Durante l'aspettativa parentale si può lavorare

Illegittimo il licenziamento del lavoratore che, durante il congedo parentale, fornisce prestazioni lavorative ad un'azienda direttamente concorrente del proprio datore di lavoro.

La Corte di Cassazione, con sentenza n. 7021/11 ha stabilito che durante l'aspettativa parentale è possibile lavorare anche presso aziende concorrenti.
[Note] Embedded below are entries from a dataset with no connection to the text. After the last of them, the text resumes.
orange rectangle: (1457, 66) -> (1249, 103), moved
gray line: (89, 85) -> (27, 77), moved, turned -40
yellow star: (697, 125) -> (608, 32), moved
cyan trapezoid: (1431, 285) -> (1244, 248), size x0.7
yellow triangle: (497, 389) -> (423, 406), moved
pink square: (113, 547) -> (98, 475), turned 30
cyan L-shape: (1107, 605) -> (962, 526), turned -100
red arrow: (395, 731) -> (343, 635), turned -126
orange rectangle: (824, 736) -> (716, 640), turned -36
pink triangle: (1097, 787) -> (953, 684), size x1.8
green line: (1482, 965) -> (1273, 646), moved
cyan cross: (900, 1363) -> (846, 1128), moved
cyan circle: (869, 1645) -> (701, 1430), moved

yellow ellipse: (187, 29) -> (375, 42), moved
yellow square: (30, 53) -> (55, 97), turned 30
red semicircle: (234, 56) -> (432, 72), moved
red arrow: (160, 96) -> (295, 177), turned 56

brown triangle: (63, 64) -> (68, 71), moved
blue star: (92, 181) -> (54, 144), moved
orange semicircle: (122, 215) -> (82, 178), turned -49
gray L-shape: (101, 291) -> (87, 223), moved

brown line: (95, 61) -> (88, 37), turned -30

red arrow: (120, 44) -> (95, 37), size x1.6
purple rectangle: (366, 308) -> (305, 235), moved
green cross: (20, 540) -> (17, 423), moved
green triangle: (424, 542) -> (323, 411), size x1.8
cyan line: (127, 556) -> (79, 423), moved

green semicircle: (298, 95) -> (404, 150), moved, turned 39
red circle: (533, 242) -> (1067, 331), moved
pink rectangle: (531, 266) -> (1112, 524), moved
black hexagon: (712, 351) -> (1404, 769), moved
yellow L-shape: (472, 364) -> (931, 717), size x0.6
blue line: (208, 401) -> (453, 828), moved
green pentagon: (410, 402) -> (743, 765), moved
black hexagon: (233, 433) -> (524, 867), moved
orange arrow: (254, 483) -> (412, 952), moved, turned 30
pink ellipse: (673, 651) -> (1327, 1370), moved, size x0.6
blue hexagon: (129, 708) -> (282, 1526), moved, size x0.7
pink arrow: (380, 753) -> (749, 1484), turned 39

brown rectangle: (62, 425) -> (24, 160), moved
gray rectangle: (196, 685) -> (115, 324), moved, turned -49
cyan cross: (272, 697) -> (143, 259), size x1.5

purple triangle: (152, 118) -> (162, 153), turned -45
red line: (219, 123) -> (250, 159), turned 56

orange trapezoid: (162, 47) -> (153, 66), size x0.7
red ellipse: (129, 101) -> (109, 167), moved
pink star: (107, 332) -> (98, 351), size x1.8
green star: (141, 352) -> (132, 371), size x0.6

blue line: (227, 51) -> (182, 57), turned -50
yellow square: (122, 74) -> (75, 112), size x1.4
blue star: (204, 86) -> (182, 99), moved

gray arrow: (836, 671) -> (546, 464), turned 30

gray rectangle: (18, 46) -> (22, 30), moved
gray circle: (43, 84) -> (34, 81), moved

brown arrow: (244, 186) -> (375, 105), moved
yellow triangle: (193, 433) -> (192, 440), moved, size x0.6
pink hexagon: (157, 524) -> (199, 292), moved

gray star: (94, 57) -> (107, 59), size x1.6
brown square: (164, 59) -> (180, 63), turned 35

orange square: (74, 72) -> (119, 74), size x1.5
È stato infatti rigettato il ricorso, presentato dal datore di lavoro, contro la declaratoria di illegittimità del licenziamento disciplinare del lavoratore, per aver svolto, durante l'aspettativa parentale, ex art. 4 L.n. 53/00, attività lavorativa per quattro giorni alle dipendenze di una società direttamente concorrente. Il caso. La ricorrente denuncia violazione e falsa applicazione delle regole sulla correttezza, sull'esecuzione di buona fede e sull'obbligo di fedeltà artt. 1175, 1375, 2105 c.c. , nonché omessa e/o insufficiente e/o contraddittoria motivazione in ordine ad un fatto controverso e decisivo per il giudizio. Viene anche dedotto che in caso di aspettativa per motivi familiari, come da disposizioni della legge per il sostegno della maternità e della paternità, vige il divieto di svolgere attività lavorativa. Nel caso di specie, si ritiene che lo svolgimento di attività lavorativa in concorrenza con quella svolta dal datore di lavoro lede gravemente l'obbligo di fedeltà giustificando il licenziamento per giusta causa. Omessa, insufficiente o contraddittoria motivazione. Si lamenta, altresì, l'errata applicazione dell'art. 4, L. n. 53/00, da parte della Corte d'appello, che ha ritenuto di carattere occasionale la prestazione lavorativa ed escluso una irreparabile lesione del vincolo fiduciario in quanto, durante l'aspettativa, le principali obbligazioni del contratto prestazione lavorativa e retribuzione sono soggette a sospensione. La Corte di Cassazione fa notare che i giudici di secondo grado hanno fatto leva sulla sporadicità di tale attività lavorativa, limitata a quattro giornate in relazione ad un periodo di aspettativa durato due mesi e che comunque, la ricorrente chiede un diverso accertamento dei fatti, dichiarato inammissibile dalla S.C Non si configura quindi l'infedeltà, che scatta soltanto quando si utilizza il bagaglio di conoscenze acquisito alle dipendenze del datore nell'ambito delle prestazioni fornite a un terzo. Insomma l'illecito disciplinare c'è, ma non è ritenuta censurabile la motivazione che reputa eccessivo il licenziamento. Per questo, la Corte rigetta il ricorso e condanna la ricorrente al pagamento delle spese del giudizio di legittimità.